Activity list:
(a) According to the pump-and-pull cementing article, what must be synchronized with the pumping rate to minimize contamination?
(b) Reproduce everything in the pump-and-pull cementing article from "Fig. 1—Pump-and-Pull Method" down to "jobs with confidence.".
(c) Write the next part of the pump-and-pull cementing article, beginning after its final sentence.
--- Document section Enclosed Below ---
Behind the Scenes: What Professional Expertise Powers Pump-and-Pull Cementing Success?

In the realm of oil and gas extraction, setting a cement plug to seal off fluid movement in wells is a critical task. Whether it is for well abandonment or providing a starting point for sidetrack drilling, achieving a reliable seal demands precision and expertise.

While the classic gravity-assisted balanced plug technique holds its own in vertical or moderately deviated wells, we're talking about a whole new ball game when it comes to horizontal or highly deviated holes. In those situations, it's time to pivot and explore alternative strategies. The industry successfully practiced the pump-and-pull method (Fig. 1). Unlike its gravity-dependent counterpart, pump-and-pull does not rely on gravity alone to spot the cement plug. Instead, the cementing crew pulls the pipe out of the hole while simultaneously pumping fluids into it. This approach offers superior control during plug placement, minimizing the risk of cement stringing out—an invaluable advantage in highly deviated or horizontal wells.

Fig. 1—Pump-and-Pull Method

Let's face it, executing pump-and-pull jobs comes with its fair share of challenges. Synchronizing pulling speed with pumping rate is paramount to minimize contamination, making meticulous flow rate design critical. During the design phase, predicting fluid tops and slurry contaminations, along with calculating pumping pressure and downhole equivalent circulating density (ECD), are essential—but manually crunching these numbers in the face of complex wellbore structures, survey data, and pump sequences proves inefficient.

Enter PlugPRO – Cement Plug Placement software, a successful computer model in cementing design. PlugPRO introduces an innovative "pump-and-pull" feature alongside its existing balanced plug and dual annulus methods (Fig. 2), empowering engineers to tackle complex plug jobs with confidence.
--- End of Enclosed Document section ---
--- Data section Enclosed Below ---
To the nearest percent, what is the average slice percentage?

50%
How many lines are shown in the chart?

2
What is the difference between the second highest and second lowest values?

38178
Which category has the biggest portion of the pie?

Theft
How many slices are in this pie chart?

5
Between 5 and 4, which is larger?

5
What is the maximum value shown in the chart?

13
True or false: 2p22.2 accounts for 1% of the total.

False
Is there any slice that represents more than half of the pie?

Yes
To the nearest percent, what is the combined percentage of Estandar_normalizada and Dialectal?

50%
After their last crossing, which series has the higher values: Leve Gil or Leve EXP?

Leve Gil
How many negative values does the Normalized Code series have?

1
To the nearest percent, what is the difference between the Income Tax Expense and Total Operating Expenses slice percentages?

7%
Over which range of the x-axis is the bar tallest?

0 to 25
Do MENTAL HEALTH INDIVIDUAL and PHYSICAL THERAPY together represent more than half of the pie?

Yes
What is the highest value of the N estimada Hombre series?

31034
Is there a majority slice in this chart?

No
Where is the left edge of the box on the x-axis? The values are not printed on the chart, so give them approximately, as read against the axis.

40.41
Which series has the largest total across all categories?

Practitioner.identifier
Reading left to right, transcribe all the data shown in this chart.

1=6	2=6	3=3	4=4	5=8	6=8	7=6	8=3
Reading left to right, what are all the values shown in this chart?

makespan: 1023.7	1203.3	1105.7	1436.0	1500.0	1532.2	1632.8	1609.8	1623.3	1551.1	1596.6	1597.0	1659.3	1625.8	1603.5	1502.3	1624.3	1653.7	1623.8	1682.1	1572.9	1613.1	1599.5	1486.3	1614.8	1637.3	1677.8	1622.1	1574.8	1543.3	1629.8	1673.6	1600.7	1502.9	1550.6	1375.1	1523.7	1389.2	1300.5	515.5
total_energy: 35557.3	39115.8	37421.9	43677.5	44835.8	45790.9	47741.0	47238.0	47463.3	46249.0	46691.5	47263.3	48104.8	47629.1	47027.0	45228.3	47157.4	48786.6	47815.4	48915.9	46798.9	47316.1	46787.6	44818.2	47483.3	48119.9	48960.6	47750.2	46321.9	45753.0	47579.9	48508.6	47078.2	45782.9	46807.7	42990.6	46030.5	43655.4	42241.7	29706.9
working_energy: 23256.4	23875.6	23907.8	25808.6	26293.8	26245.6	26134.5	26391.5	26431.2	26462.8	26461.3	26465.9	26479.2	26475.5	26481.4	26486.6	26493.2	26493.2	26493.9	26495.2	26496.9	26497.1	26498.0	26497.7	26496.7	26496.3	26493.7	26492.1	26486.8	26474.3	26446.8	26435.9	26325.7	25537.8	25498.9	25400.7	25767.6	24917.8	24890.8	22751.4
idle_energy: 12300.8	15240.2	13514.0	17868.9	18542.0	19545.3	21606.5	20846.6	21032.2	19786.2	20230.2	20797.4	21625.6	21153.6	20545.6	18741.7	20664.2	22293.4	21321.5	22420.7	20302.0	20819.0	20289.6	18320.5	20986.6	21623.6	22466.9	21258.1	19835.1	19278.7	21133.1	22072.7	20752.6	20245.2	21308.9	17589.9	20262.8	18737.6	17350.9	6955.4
--- End of Enclosed Data section ---
Answer set:
(a) Pulling speed.

(b)
Fig. 1—Pump-and-Pull Method

Let's face it, executing pump-and-pull jobs comes with its fair share of challenges. Synchronizing pulling speed with pumping rate is paramount to minimize contamination, making meticulous flow rate design critical. During the design phase, predicting fluid tops and slurry contaminations, along with calculating pumping pressure and downhole equivalent circulating density (ECD), are essential—but manually crunching these numbers in the face of complex wellbore structures, survey data, and pump sequences proves inefficient.

Enter PlugPRO – Cement Plug Placement software, a successful computer model in cementing design. PlugPRO introduces an innovative "pump-and-pull" feature alongside its existing balanced plug and dual annulus methods (Fig. 2), empowering engineers to tackle complex plug jobs with confidence.

(c)
Fig. 2—Existing Balanced Plug and Dual Annulus Methods in PlugPRO

This feature offers three distinct options for pump-and-pull simulation, catering to various operational scenarios:

1. Sacrificial Cement: This method involves initially pumping a controlled amount of cement into the annulus before initiating the pump-and-pull operation (Fig. 3). The synchronization of pulling speed and pumping rate is crucial to effectively mitigate contamination risks in this method.

Fig. 3—First Pump-and-Pull Method: Sacrificial Cement

2. Pump and Pull after Cement Placement: Tailored for open holes, this method allows for the displacement of a significant portion of the cement slurry to the desired plug top, with the stinger positioned at the bottom depth of the cement (Fig. 4).

Fig. 4—Second Pump-and-Pull Method: Pump and Pull After Cement Placement

3. User-Defined Pump-and-Pull: Providing unmatched flexibility, this option empowers engineers to customize pump-and-pull sequences according to specific operational requirements (Fig. 5). By doing so, engineers can gain a comprehensive understanding of progress and identify any potential synchronization issues proactively.

Fig. 5—Third Pump-and-Pull Method: User-Defined Pump-and-Pull

PlugPRO now stands out as the go-to solution for enhancing pump-and-pull cementing operations. By precisely computing essential results such as fluid tops, pump pressure, ECD, temperature, and more, it empowers engineers with the tools they need to carry out their tasks with precision and confidence. With PlugPRO at their disposal, professionals can rely on the dependability and effectiveness of their cementing jobs, guaranteeing favorable results in the field.

Ready to take your plug jobs in cementing to the next level? Watch the video below to learn the Pump-and-Pull methods mentioned in this article and start mastering your technique.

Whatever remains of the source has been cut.